2 and a half years ago, Oliver Gwynne started working for Bronte Precision and our sister companies...here are his reflections on leaving on my perception of the industry, the reality and the future.
Old Boys Club
I would say that going into this job my perception of manufacturing was that it was a bit of an Old Boys Club. I expected that the industry was quite traditional in nature and perhaps had done things a certain way for many years. I thought there might be a bit of a ‘lads’ environment. Talking to the public at large this does seem to be the general perception of the industry.
Nothing could be further from the truth.
Manufacturing is in fact a quickly changing industry and not at all a boy’s club. The people working within are all passionate about what they do and are always looking at new and innovative ways of going about their work. There is a real push to get away from the old dirty factories of yesterday and to modern, well organised places of work.
An Exciting Industry To Join
For many manufacturers, the main challenge for the next 5 years is finding skilled workers. There seems to have been a real gap in the 90s and early 00s of people entering the market and so we have a lot of workers currently coming up to retirement, without immediate replacements.
One way I could see manufacturing addressing this would be to more actively attract talent from different fields. Many people I speak to worry that engineering is a very niche field and only for people with specialist knowledge but (and this will annoy any engineers reading) it isn’t really that difficult.
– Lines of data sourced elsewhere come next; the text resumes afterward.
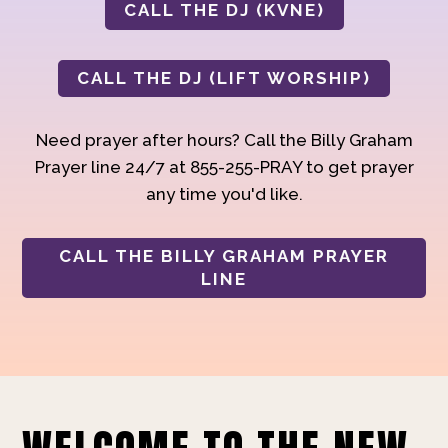
CALL THE DJ (KVNE)
CALL THE DJ (LIFT WORSHIP)
Need prayer after hours? Call the Billy Graham
Prayer line 24/7 at 855-255-PRAY to get prayer
any time you'd like.
CALL THE BILLY GRAHAM PRAYER
LINE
There are certainly jobs at a certain level where with training you don’t need a great level of technical expertise. The industry as a whole could pick up more slack from retail jobs if the infrastructure was in place to support both businesses and individuals looking to re-skill.
Longer term, I have been surprised that so many young people really see engineering and manufacturing as an exciting and viable career path and are clamouring for opportunities. When we look to the next ten years I see these new entrants filling the skills gap, so long as engineering companies are actively attending careers fairs and mock interview days to help dispel the myths I talked about above.
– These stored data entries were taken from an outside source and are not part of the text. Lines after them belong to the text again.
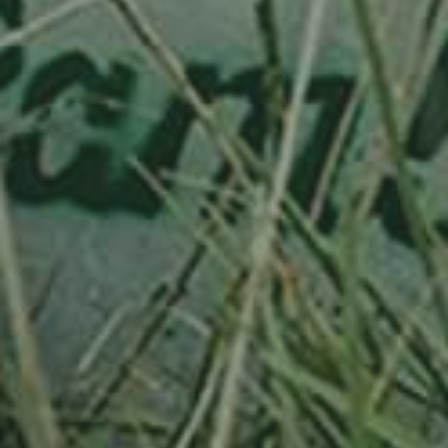
PLUM TREE
HAUSZWETSCHE
130,00
€
/ year
LU
76 years old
An Industry That Doesn’t Sell Itself
Although there are a lot of people and companies who are actively promoting all things STEM and manufacturing, the industry as a whole is certainly a few years behind. Most manufacturing marketing I see tends to be ‘this is what we can do’ or ‘look at this thing we’ve done’ and there is little in the way of informative content online. You would be surprised how many people reach out to me for technical advice (especially in electroplating) based on articles I’ve put out. Although I can appreciate that a lot of technical advice tends to be specific to any given application, manufacturing could do more to inform and help its customers from a marketing standpoint.
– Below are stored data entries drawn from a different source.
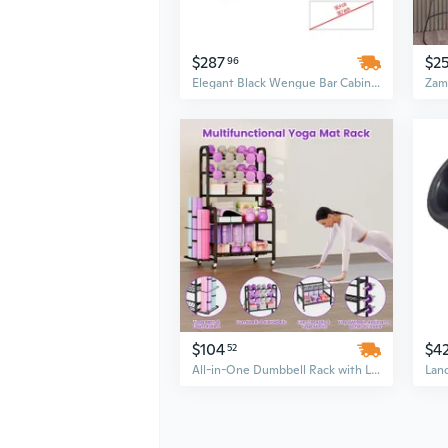
$287
$2
96
Elegant Black Wengue Bar Cabinet with 4-Bottle Rack & 2 Drawers
$104
$4
52
All-in-One Dumbbell Rack with Lockable Wheels, Mobile Fitness Equipment Organizer Stand with Hooks, Space-Saving Storage Cart for Garage Gym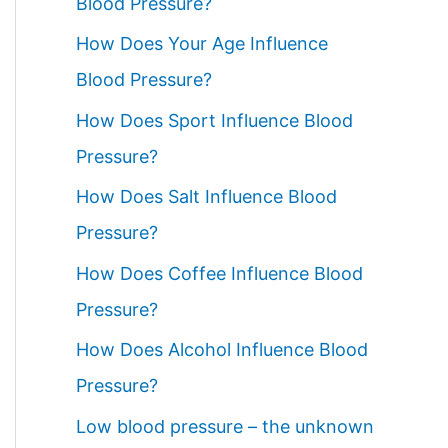
Blood Pressure?
How Does Your Age Influence
Blood Pressure?
How Does Sport Influence Blood
Pressure?
How Does Salt Influence Blood
Pressure?
How Does Coffee Influence Blood
Pressure?
How Does Alcohol Influence Blood
Pressure?
Low blood pressure – the unknown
We also need a greater diversity in terms of WHO are hearing from. All too often the only people who are speaking on behalf of manufacturers are big international companies, and I doubt their outlook reflects the majority. In my time here I’ve been quoted in the Wall Street Journal, Financial Times and been on German Radio, just from making myself available to comment. I highly recommend EEF who have a fantastic PR team who will send you press opportunities even if you are not a member.
Overall I have absolutely loved working in manufacturing. It is a really interesting industry that it diverse and fast changing and full of extremely hard working people. The thing I have most enjoyed has been finding out how items I use everyday work and what components go into them. I remember quite recently I was on a train that broke down in a tunnel, and knew exactly what had gone wrong just from writing some articles on the subject!